Assignment
Would you return the records below character for character, without any images?

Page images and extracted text

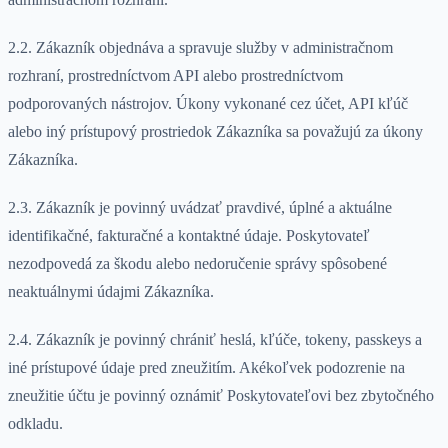
2.2. Zákazník objednáva a spravuje služby v administračnom
rozhraní, prostredníctvom API alebo prostredníctvom
podporovaných nástrojov. Úkony vykonané cez účet, API kľúč
alebo iný prístupový prostriedok Zákazníka sa považujú za úkony
Zákazníka.
2.3. Zákazník je povinný uvádzať pravdivé, úplné a aktuálne
identifikačné, fakturačné a kontaktné údaje. Poskytovateľ
nezodpovedá za škodu alebo nedoručenie správy spôsobené
neaktuálnymi údajmi Zákazníka.
2.4. Zákazník je povinný chrániť heslá, kľúče, tokeny, passkeys a
iné prístupové údaje pred zneužitím. Akékoľvek podozrenie na
zneužitie účtu je povinný oznámiť Poskytovateľovi bez zbytočného
odkladu.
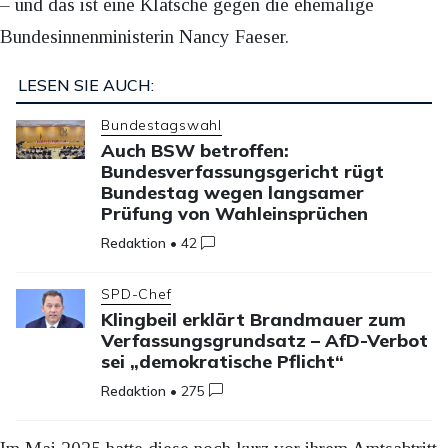
– und das ist eine Klatsche gegen die ehemalige
Bundesinnenministerin Nancy Faeser.
LESEN SIE AUCH:
Bundestagswahl
Auch BSW betroffen:
Bundesverfassungsgericht rügt
Bundestag wegen langsamer
Prüfung von Wahleinsprüchen
Redaktion
•
42
SPD-Chef
Klingbeil erklärt Brandmauer zum
Verfassungsgrundsatz – AfD-Verbot
sei „demokratische Pflicht“
Redaktion
•
275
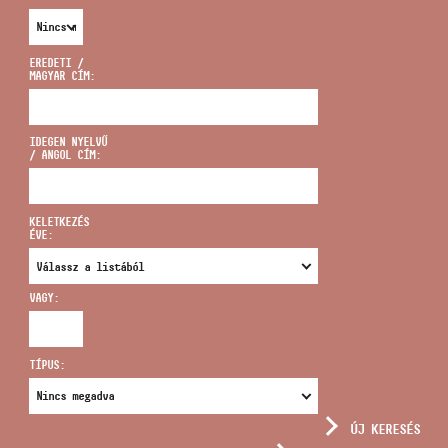
EREDETI /
MAGYAR CÍM:
CÍM
IDEGEN NYELVŰ
/ ANGOL CÍM:
EMAIL
infokozpont@bmc.hu
KELETKEZÉS
ÉVE:
TELEFON
VAGY:
NYITVA TARTÁS
TÍPUS:
ÚJ KERESÉS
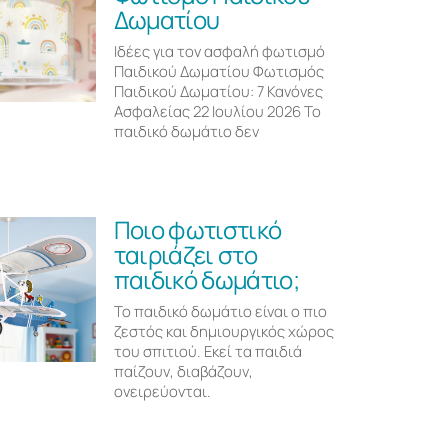
Δωματίου
Ιδέες για τον ασφαλή φωτισμό
Παιδικού Δωματίου Φωτισμός
Παιδικού Δωματίου: 7 Κανόνες
Ασφαλείας 22 Ιουλίου 2026 Το
παιδικό δωμάτιο δεν
Ποιο φωτιστικό
ταιριάζει στο
παιδικό δωμάτιο;
Το παιδικό δωμάτιο είναι ο πιο
ζεστός και δημιουργικός χώρος
του σπιτιού. Εκεί τα παιδιά
παίζουν, διαβάζουν,
ονειρεύονται.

Response to this task
2.2. Zákazník objednáva a spravuje služby v administračnom
rozhraní, prostredníctvom API alebo prostredníctvom
podporovaných nástrojov. Úkony vykonané cez účet, API kľúč
alebo iný prístupový prostriedok Zákazníka sa považujú za úkony
Zákazníka.
2.3. Zákazník je povinný uvádzať pravdivé, úplné a aktuálne
identifikačné, fakturačné a kontaktné údaje. Poskytovateľ
nezodpovedá za škodu alebo nedoručenie správy spôsobené
neaktuálnymi údajmi Zákazníka.
2.4. Zákazník je povinný chrániť heslá, kľúče, tokeny, passkeys a
iné prístupové údaje pred zneužitím. Akékoľvek podozrenie na
zneužitie účtu je povinný oznámiť Poskytovateľovi bez zbytočného
odkladu.
– und das ist eine Klatsche gegen die ehemalige
Bundesinnenministerin Nancy Faeser.
LESEN SIE AUCH:
Bundestagswahl
Auch BSW betroffen:
Bundesverfassungsgericht rügt
Bundestag wegen langsamer
Prüfung von Wahleinsprüchen
Redaktion
•
42
SPD-Chef
Klingbeil erklärt Brandmauer zum
Verfassungsgrundsatz – AfD-Verbot
sei „demokratische Pflicht“
Redaktion
•
275
EREDETI /
MAGYAR CÍM:
CÍM
IDEGEN NYELVŰ
/ ANGOL CÍM:
EMAIL
infokozpont@bmc.hu
KELETKEZÉS
ÉVE:
TELEFON
VAGY:
NYITVA TARTÁS
TÍPUS:
ÚJ KERESÉS
Δωματίου
Ιδέες για τον ασφαλή φωτισμό
Παιδικού Δωματίου Φωτισμός
Παιδικού Δωματίου: 7 Κανόνες
Ασφαλείας 22 Ιουλίου 2026 Το
παιδικό δωμάτιο δεν
Ποιο φωτιστικό
ταιριάζει στο
παιδικό δωμάτιο;
Το παιδικό δωμάτιο είναι ο πιο
ζεστός και δημιουργικός χώρος
του σπιτιού. Εκεί τα παιδιά
παίζουν, διαβάζουν,
ονειρεύονται.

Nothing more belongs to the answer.